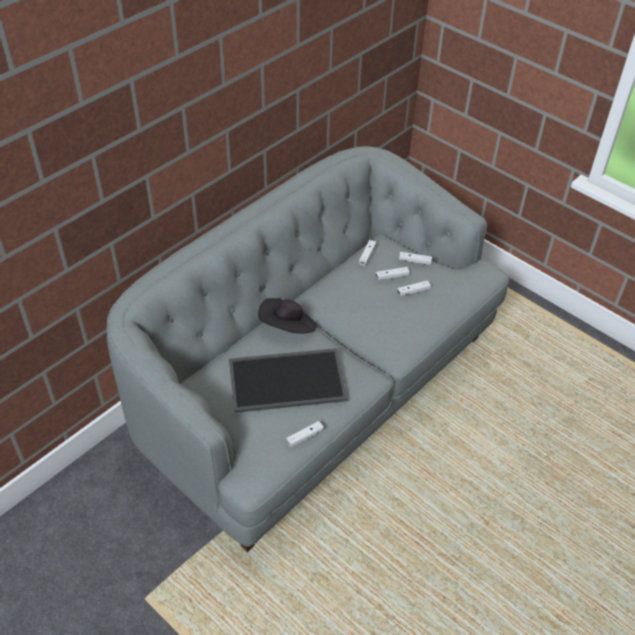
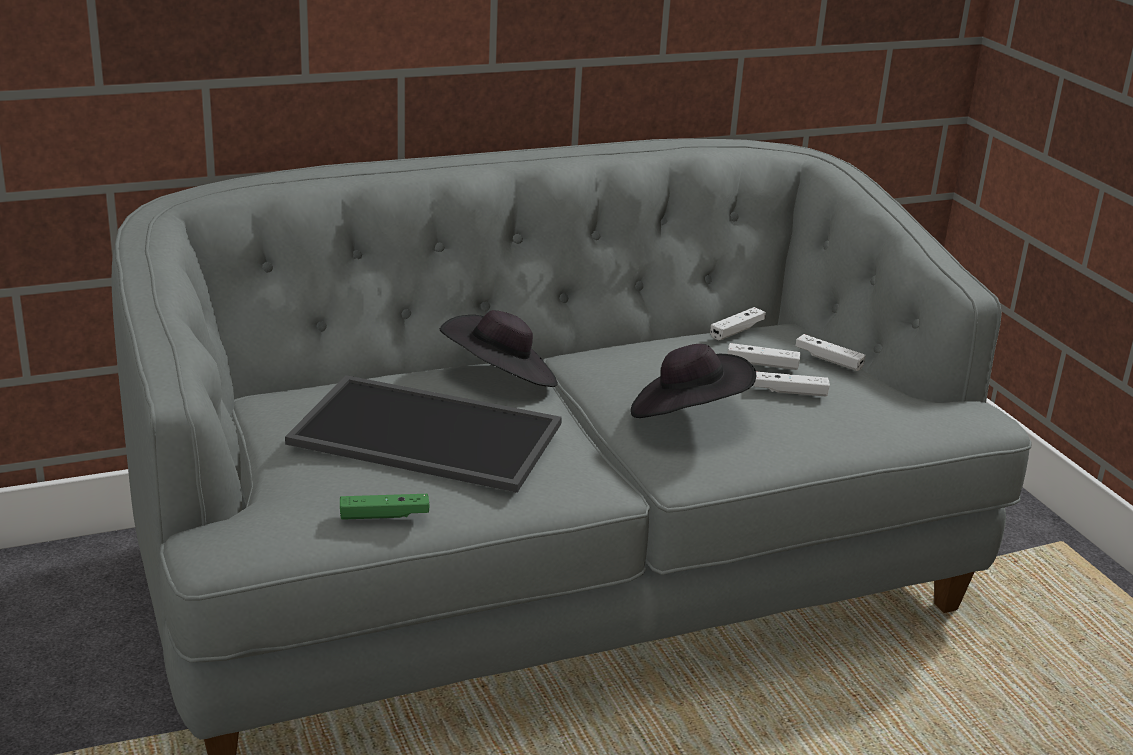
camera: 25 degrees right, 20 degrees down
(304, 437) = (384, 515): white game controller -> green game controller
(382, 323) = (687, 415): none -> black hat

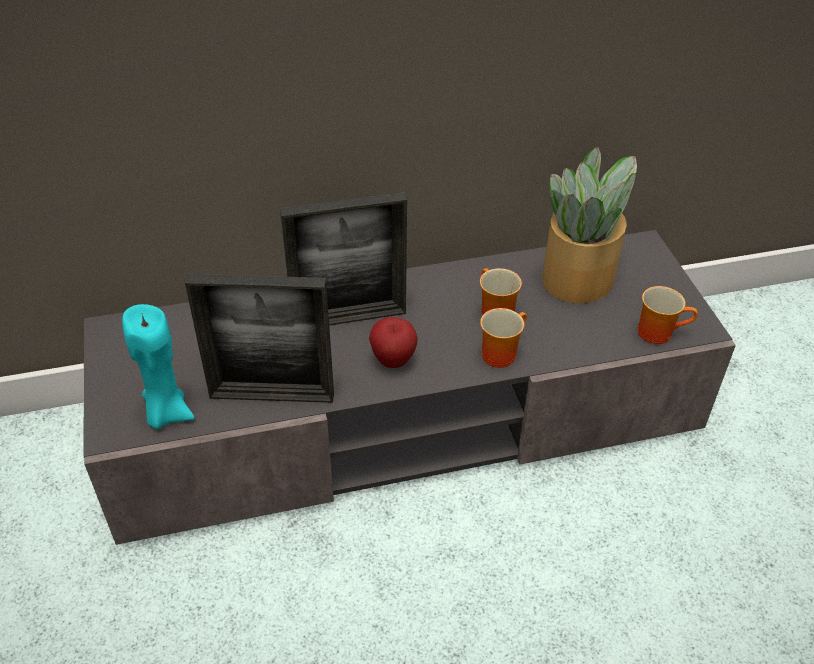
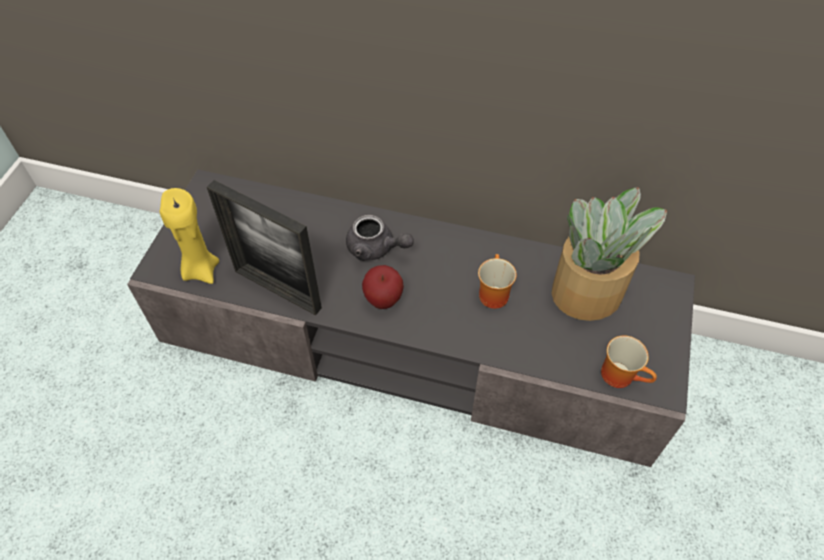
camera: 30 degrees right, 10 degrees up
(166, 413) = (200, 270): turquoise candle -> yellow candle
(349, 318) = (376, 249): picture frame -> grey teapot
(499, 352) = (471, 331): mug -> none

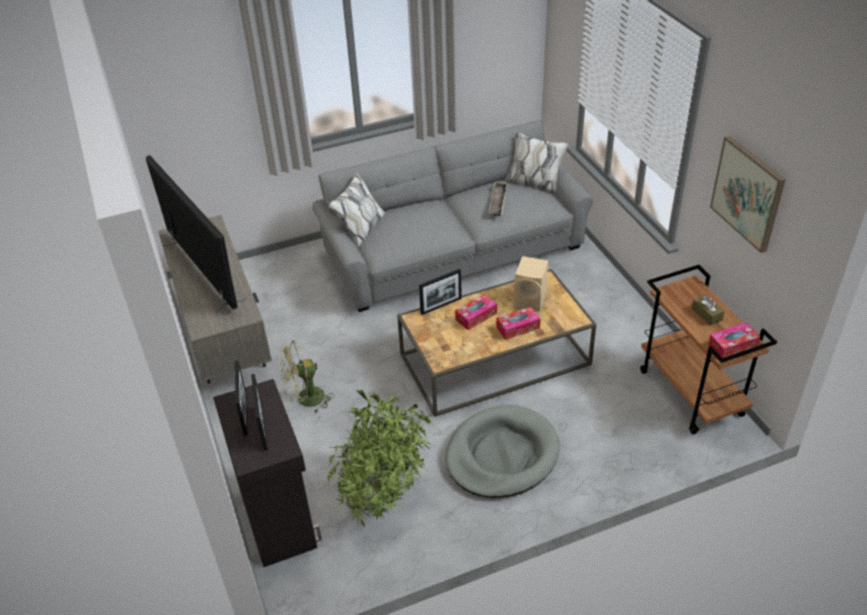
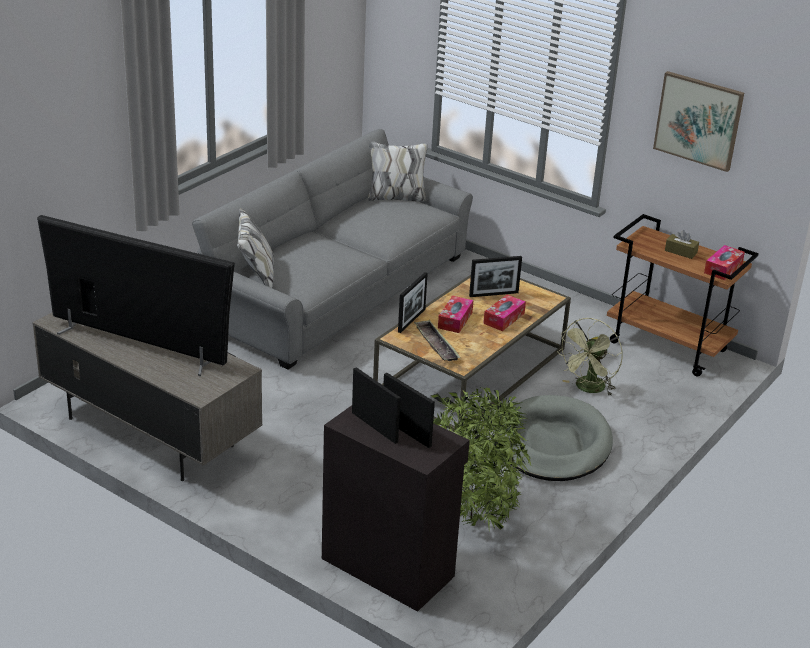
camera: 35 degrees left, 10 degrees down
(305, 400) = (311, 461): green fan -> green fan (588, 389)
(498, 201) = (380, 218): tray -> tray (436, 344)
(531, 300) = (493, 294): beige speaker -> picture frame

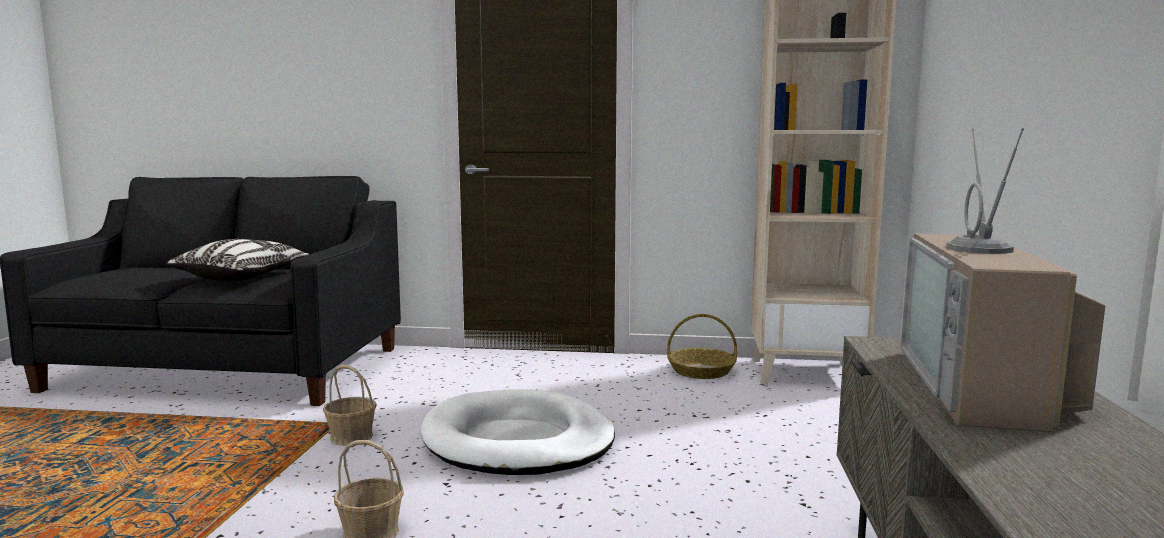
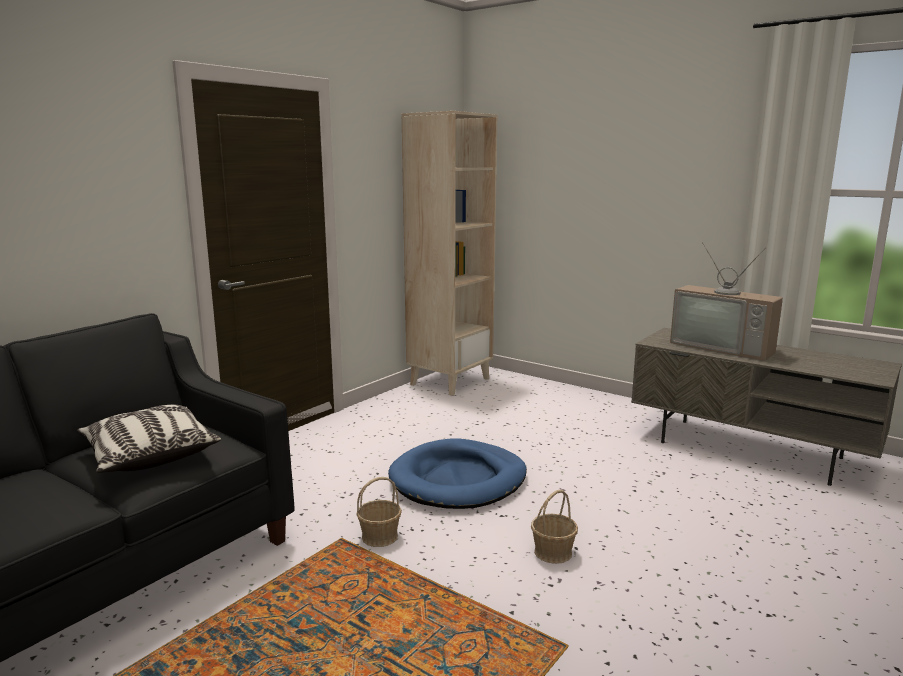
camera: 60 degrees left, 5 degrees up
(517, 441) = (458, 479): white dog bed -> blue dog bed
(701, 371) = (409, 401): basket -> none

What is required = Every record gets retyped exactly; no picture goes into the copy.

Answer =
camera: 25 degrees right, 20 degrees down
(304, 437) = (384, 515): white game controller -> green game controller
(382, 323) = (687, 415): none -> black hat

camera: 30 degrees right, 10 degrees up
(166, 413) = (200, 270): turquoise candle -> yellow candle
(349, 318) = (376, 249): picture frame -> grey teapot
(499, 352) = (471, 331): mug -> none

camera: 35 degrees left, 10 degrees down
(305, 400) = (311, 461): green fan -> green fan (588, 389)
(498, 201) = (380, 218): tray -> tray (436, 344)
(531, 300) = (493, 294): beige speaker -> picture frame

camera: 60 degrees left, 5 degrees up
(517, 441) = (458, 479): white dog bed -> blue dog bed
(701, 371) = (409, 401): basket -> none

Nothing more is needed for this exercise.